Q. Explain Global Positioning Systems?
Modern communication systems abound in practice: cellular phones, computer networks, television satellites, and optical links for telephone service. Communication with instruments has been made possible between our planet, the earth, and Mars.
A global positioning system (GPS) is a modern and sophisticated system in which signals are broadcast from a network of 24 satellites. A receiver, which contains a special-purpose computer to process the received signals and compare their phases, can establish its position quite accurately. Such receivers are used by flyers, boaters, and bikers. Various radio systems that utilize phase relationships among signals received from several radio transmitters have been employed in navigation, surveying, and accurate time determination. An early system of this type, known as LORAN, was developed so that the receivers could determine their latitudes and longitudes.
Figure illustrates in a simple way the working principle of LORAN, which consists of three transmitters (amaster and two slaves) that periodically broadcast 10-cycle pulses of 100-kHz sine waves in a precise phase relationship. The signal received from each transmitter is phase- shifted in proportion to the distance from that transmitter to the receiver. A phase reference is established at the receiver by the signal from the master transmitter; then the receiver determines the differential time delay between the master and each of the two slaves. The difference in time delay between the master and a given slave yields a line of position (LOP), as shown in Figure.

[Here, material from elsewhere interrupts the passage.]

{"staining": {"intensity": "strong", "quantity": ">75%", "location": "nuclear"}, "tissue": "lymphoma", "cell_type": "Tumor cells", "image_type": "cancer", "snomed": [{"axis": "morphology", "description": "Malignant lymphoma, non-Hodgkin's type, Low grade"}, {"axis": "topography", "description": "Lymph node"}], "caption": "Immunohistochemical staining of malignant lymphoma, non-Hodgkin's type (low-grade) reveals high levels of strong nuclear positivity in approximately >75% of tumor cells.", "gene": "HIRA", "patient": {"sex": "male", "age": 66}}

If the time delays of the signals fromthemaster and a given slave are equal (i.e., no differential delay), then the line of position is the perpendicular bisector of the line joining the master and that particular slave. On the other hand, if the time delay from the master is smaller by a certain amount, the line of position happens to be a hyperbola situated toward and near the master, as illustrated by LOP for slave 1 in Figure, and LOP for slave 2, where the time delay from slave 2 is smaller. The intersection of the LOPs for the two slaves determines the location of the receiver.
The simple concept of relative phase relationships is exploited by engineers and scientists in several systems that are beneficial to the general public. For example, remote measurements of the height of Greenland's ice cap (by using high-quality GPS receivers) are being made to assess the possible effects of global warming.